Anak tunggal R.M.E. Brotokoesoemo, pegawai pamong praja Pakualaman, Yogya, ini ketika masih kanak-kanak suka menabuh gamelan. Tetapi orangtuanya kurang berminat anaknya jadi penari atau penabuh gamelan. Koen kemudian dikirim ke sekolah khusus yang hanya menerima anak-anak Belanda. Setelah itu ke MULO, lantas ke AMS. Tetapi, ketika ayahnya pindah ke Purwokerto, Koen tetap di Yogya dan berkesempatan kembali meneruskan mempelajari kebudayaan Jawa.Baru setahun ia kuliah di FS UGM, pecah Revolusi Kemerdekaan. Ia menggabungkan diri dalam Korps Mahasiswa UGM. "Saya ditugasi menjadi guru para prajurit yang sedang bertempur mengajar bahasa Inggris dan sejarah," katanya. Ia ditempatkan di Brigade 29, Kediri. Setelah perjanjian Renville, 1948, ia kembali kuliah di UGM. "Untung, seandainya saya masih di Kediri, saya nggak hidup lagi," katanya. Brigade 29, seperti diketahui, memihak kaum komunis dalam Peristiwa Madiun, dan dihancurkan pasukan Siliwangi.

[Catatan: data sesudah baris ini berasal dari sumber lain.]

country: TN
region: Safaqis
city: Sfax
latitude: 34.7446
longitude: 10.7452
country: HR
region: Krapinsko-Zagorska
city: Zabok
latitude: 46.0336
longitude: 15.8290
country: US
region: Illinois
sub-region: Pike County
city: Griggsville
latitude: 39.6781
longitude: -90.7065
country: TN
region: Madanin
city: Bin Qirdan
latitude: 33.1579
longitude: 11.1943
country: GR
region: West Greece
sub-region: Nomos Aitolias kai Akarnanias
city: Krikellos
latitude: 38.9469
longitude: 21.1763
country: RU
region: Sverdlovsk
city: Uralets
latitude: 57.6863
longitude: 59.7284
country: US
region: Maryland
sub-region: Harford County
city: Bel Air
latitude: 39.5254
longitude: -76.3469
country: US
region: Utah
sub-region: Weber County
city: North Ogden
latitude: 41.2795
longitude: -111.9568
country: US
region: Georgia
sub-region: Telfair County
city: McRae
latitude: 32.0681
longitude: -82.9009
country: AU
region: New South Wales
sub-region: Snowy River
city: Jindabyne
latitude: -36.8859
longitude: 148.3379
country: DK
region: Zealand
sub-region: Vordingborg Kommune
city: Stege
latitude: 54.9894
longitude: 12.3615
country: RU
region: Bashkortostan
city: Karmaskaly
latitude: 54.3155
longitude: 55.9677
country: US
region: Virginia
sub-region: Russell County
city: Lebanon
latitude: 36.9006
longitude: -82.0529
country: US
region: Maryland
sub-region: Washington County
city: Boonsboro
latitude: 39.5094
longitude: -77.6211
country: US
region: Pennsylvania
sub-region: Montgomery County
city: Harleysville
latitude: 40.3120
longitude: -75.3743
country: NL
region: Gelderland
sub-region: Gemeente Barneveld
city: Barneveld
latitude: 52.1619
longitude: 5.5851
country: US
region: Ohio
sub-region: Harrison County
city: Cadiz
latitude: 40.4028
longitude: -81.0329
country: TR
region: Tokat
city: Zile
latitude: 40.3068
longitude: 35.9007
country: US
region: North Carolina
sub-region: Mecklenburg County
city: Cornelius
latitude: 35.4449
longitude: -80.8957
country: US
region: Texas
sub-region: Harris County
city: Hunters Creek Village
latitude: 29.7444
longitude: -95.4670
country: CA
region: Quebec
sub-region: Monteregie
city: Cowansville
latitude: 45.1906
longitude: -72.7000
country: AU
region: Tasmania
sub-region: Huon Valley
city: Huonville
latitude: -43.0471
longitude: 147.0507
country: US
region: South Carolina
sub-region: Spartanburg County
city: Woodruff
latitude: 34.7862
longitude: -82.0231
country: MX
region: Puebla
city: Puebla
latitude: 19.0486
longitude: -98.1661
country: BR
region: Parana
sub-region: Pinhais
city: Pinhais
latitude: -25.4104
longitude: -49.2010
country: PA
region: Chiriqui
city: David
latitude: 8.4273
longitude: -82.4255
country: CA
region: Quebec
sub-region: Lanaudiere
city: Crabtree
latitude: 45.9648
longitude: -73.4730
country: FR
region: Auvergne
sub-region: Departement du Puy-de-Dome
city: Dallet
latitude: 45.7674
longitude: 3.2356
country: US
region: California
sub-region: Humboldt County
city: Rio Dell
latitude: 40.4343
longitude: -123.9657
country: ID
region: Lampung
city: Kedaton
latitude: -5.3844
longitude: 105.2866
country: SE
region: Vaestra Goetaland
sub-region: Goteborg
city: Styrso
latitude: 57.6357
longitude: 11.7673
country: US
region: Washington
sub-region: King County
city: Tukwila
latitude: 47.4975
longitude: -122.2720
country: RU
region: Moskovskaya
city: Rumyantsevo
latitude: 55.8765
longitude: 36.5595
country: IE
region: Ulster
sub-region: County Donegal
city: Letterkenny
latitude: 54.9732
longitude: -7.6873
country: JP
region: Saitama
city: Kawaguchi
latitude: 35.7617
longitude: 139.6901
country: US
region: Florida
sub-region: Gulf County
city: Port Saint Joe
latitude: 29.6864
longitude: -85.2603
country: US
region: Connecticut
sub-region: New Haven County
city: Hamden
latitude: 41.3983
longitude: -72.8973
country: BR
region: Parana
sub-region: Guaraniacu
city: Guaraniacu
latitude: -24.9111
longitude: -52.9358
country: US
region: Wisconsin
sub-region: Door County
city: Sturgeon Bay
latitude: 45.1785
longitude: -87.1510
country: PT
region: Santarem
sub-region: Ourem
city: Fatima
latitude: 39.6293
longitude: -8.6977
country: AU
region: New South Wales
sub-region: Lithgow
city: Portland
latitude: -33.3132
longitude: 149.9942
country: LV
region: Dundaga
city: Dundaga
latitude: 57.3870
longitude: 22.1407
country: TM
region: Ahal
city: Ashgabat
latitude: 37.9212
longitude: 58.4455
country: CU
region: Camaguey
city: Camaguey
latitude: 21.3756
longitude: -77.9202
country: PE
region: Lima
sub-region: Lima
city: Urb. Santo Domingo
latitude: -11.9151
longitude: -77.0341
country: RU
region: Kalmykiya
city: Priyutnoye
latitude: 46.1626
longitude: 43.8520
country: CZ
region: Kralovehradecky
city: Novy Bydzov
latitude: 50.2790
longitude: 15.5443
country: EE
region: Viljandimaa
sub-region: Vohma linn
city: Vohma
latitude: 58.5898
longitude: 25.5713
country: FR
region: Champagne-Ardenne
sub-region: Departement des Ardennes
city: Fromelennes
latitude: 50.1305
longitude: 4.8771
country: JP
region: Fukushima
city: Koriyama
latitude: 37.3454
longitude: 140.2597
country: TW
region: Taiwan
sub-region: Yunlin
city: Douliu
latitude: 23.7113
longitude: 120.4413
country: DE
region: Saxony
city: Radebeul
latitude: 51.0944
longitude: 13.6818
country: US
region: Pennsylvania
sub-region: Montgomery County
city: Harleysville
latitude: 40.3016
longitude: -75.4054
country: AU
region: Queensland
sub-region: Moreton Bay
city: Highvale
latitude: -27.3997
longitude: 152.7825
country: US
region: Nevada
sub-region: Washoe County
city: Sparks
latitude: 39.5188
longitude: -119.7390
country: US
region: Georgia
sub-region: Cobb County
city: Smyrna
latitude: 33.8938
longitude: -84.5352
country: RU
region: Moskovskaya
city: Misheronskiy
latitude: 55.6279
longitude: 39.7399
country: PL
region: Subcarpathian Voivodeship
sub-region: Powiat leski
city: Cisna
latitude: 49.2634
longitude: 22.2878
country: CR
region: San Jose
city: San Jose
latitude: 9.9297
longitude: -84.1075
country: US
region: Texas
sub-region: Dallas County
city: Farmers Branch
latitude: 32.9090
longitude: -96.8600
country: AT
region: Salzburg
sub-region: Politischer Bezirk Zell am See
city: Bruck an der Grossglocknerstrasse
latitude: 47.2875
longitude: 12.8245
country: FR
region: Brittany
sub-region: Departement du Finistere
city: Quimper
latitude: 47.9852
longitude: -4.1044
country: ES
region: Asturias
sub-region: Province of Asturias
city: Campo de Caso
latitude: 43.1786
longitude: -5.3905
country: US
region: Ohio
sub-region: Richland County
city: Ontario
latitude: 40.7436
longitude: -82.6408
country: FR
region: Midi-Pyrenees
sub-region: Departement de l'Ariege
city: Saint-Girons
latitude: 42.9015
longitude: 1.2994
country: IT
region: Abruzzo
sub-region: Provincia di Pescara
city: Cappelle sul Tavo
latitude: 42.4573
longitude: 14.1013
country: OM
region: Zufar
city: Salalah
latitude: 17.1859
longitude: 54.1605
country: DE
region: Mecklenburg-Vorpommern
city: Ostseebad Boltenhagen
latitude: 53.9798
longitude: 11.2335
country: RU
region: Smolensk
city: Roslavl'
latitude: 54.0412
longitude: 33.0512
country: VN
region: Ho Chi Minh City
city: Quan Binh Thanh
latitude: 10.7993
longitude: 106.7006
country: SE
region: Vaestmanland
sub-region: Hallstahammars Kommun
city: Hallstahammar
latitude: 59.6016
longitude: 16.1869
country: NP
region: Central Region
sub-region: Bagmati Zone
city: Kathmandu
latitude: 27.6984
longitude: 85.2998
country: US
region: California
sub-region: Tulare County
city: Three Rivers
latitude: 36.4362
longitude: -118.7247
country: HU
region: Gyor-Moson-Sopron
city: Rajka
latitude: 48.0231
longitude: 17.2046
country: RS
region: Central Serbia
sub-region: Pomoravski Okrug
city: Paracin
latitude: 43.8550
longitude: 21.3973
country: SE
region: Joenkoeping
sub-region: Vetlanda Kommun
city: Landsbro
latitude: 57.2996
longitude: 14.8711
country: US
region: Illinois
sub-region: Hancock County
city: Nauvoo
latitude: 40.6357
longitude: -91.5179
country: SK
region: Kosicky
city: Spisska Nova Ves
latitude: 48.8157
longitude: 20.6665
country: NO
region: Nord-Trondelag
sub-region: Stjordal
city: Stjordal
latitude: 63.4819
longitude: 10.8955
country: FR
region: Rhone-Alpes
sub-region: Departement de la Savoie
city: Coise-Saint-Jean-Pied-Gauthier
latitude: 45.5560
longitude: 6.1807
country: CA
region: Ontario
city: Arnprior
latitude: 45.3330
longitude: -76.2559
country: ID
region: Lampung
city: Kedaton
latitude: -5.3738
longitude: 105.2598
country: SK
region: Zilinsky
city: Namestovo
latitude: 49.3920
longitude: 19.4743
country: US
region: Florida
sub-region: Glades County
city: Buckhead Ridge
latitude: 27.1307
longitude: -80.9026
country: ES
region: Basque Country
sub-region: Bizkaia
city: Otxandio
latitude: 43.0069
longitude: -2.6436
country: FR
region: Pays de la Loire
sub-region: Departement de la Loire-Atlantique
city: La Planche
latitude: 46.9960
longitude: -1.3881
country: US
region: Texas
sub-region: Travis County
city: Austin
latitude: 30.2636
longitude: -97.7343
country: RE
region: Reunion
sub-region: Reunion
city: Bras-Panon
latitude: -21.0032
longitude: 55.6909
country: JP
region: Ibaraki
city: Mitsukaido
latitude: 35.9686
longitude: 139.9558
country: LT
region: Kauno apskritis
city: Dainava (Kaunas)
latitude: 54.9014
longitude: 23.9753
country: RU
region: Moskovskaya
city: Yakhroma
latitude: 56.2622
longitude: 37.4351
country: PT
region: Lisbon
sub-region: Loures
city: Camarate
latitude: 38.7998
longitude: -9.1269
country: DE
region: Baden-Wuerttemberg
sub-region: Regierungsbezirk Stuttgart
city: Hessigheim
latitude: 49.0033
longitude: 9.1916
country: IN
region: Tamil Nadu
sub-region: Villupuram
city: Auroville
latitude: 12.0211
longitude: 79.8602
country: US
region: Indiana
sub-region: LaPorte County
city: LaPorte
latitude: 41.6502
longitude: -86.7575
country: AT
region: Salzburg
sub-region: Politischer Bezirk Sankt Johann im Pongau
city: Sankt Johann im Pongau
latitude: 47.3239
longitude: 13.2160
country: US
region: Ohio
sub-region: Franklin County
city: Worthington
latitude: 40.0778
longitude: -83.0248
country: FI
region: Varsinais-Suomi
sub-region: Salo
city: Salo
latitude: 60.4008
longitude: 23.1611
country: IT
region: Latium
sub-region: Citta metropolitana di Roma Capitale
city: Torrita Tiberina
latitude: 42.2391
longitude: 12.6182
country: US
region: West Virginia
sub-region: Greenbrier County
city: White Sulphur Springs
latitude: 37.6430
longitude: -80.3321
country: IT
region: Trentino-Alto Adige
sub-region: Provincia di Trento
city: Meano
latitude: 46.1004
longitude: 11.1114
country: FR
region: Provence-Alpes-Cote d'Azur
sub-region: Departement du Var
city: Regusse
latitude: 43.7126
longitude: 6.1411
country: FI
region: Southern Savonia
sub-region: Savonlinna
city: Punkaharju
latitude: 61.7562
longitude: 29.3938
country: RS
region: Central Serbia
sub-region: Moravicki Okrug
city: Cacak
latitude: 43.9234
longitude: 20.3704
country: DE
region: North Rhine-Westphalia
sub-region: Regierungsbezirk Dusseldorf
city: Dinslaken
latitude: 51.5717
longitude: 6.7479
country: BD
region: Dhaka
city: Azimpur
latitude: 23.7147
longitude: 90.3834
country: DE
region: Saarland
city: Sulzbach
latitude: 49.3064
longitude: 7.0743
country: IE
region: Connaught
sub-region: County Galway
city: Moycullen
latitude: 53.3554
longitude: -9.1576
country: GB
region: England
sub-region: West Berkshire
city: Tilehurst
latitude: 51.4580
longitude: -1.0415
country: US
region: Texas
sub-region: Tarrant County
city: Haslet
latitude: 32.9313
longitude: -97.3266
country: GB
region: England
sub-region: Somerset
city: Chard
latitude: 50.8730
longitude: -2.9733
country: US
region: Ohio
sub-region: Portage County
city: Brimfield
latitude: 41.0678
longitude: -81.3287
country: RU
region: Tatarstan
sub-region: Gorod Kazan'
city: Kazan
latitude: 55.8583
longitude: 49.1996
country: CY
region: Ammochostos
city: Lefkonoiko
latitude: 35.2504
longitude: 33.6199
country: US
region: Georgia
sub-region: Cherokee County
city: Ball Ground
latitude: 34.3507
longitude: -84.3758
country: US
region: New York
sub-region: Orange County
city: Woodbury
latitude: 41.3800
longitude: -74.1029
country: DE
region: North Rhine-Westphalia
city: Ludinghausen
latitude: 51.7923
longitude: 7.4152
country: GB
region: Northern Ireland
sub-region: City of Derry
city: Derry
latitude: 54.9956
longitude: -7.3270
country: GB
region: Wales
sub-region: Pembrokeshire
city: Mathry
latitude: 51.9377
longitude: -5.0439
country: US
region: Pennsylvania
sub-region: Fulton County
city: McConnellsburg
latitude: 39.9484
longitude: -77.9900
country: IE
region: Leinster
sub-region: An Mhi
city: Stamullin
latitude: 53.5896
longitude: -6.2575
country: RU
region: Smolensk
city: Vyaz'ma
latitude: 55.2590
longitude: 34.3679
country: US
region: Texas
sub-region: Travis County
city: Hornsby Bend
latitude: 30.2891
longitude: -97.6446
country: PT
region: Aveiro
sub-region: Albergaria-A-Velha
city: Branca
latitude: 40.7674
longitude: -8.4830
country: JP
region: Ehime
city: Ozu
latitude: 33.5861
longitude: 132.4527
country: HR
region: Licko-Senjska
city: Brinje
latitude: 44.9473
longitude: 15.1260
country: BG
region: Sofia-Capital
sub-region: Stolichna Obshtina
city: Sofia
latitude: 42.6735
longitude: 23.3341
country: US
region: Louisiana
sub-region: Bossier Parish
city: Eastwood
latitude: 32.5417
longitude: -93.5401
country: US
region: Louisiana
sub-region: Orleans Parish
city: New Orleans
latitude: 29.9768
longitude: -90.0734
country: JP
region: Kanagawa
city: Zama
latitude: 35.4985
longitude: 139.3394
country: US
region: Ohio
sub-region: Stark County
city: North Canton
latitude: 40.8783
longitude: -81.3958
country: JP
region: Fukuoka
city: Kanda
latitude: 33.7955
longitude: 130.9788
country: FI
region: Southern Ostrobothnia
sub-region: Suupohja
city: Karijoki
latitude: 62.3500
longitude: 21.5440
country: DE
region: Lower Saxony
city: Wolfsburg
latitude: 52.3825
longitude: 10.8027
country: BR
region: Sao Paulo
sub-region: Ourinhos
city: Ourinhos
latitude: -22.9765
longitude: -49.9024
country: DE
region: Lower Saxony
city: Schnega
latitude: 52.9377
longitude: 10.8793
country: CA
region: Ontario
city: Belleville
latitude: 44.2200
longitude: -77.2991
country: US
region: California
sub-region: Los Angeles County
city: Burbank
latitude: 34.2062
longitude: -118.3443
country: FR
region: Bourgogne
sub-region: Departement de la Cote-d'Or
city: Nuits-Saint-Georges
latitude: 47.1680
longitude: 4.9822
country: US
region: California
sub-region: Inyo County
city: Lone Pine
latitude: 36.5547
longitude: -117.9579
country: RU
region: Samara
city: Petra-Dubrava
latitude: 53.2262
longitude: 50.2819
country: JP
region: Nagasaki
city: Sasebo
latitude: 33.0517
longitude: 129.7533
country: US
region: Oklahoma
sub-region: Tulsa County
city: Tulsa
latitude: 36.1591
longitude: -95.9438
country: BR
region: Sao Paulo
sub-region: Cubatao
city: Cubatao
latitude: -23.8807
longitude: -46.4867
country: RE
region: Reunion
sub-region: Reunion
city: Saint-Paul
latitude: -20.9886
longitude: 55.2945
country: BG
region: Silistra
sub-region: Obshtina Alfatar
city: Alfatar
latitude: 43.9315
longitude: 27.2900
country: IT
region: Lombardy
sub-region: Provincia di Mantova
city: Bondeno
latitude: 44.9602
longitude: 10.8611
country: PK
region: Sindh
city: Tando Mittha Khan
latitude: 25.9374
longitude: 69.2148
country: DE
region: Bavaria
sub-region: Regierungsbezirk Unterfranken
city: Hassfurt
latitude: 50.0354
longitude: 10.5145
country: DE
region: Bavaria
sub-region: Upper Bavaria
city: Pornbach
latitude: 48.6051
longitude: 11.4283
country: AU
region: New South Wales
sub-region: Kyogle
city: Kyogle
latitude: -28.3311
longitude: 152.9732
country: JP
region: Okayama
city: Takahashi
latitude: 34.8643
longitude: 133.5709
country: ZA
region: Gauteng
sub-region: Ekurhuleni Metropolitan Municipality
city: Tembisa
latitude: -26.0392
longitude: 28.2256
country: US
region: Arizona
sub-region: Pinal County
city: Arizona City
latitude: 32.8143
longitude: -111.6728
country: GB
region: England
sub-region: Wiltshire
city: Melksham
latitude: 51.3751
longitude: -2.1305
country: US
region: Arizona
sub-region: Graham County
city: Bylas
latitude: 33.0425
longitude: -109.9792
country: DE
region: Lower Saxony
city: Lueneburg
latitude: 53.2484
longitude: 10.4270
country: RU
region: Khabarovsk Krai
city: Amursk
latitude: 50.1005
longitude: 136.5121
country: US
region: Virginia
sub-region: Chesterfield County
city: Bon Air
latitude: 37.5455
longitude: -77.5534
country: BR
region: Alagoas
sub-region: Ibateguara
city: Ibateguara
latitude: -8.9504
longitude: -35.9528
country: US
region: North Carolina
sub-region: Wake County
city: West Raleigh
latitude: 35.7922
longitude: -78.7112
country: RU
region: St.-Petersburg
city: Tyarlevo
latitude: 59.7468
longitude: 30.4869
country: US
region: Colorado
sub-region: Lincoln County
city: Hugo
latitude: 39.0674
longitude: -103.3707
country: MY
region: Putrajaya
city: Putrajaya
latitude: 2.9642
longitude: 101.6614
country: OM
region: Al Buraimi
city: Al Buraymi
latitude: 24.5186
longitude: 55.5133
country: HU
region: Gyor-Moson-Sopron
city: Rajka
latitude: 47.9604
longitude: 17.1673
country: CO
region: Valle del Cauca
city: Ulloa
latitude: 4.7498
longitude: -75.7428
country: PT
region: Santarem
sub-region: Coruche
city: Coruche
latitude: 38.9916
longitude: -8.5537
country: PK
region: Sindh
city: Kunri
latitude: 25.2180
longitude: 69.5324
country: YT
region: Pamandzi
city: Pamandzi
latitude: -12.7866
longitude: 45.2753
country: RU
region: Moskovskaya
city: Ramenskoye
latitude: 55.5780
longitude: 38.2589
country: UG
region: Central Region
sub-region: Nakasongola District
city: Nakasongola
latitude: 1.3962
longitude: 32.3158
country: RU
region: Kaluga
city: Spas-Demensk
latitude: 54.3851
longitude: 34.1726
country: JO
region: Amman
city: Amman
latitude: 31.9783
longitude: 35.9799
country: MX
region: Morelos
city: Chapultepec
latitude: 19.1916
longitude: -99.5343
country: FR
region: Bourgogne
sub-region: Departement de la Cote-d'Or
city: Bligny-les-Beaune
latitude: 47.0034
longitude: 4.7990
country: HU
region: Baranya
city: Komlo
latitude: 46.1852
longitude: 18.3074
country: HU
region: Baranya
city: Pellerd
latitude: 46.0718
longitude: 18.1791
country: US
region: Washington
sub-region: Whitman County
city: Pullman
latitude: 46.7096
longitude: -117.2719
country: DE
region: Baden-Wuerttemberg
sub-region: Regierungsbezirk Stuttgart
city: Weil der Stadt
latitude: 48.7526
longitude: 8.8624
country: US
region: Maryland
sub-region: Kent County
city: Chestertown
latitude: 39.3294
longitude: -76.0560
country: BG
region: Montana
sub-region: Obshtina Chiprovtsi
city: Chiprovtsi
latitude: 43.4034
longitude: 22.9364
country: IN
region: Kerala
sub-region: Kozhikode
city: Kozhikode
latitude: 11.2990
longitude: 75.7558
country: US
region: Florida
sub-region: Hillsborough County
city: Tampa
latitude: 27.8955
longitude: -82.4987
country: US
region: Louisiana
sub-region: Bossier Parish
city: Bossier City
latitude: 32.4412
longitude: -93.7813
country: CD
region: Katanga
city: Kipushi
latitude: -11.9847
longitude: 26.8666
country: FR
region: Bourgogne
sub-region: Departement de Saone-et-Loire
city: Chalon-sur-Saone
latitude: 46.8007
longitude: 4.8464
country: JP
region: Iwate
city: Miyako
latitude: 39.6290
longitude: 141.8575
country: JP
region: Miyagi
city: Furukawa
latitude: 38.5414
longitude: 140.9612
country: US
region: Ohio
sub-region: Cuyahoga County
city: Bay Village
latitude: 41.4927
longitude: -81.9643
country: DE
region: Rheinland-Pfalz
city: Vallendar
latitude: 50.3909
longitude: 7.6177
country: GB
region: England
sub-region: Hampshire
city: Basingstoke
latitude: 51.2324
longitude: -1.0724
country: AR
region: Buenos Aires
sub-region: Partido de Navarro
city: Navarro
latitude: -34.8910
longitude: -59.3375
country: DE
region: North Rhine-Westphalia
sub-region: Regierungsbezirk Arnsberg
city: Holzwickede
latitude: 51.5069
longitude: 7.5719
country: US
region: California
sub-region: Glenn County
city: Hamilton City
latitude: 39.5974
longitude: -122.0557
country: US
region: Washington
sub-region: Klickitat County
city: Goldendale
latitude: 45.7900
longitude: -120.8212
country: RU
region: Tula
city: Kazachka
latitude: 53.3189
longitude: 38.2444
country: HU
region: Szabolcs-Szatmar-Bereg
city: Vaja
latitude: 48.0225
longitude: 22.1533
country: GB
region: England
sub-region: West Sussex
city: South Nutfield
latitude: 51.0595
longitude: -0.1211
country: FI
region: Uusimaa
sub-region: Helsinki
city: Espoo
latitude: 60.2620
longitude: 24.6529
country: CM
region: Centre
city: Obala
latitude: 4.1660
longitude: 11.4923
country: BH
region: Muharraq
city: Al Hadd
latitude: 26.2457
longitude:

Koen tertarik antropologi sejak menjadi asisten Prof. G.J. Held, guru besar antropologi di UI, yang mengadakan penelitian lapangan di Sumbawa. Memperdalam antropologi di Universitas Yale, AS, ia kemudian meraih gelar doktor dari UI dengan disertasi Beberapa Metode Antropologi dalam Penyelidikan Masyarakat dan Kebudayaan di Indonesia, 1958. Kini, puluhan buku telah dihasilkannya, di antara yang banyak dibicarakan orang adalah Manusia dan Kebudayaan Indonesia (1970), Kebudayaan, Mentalitet dan Pembangunan (1974)
Menikah dengan Kustiani yang dikenalnya sejak di UI, ayah tiga anak ini masih tetap dengan kegemaran lamanya, melukis. "Kalau saya pensiun nanti, saya ingin mengadakan pameran," katanya.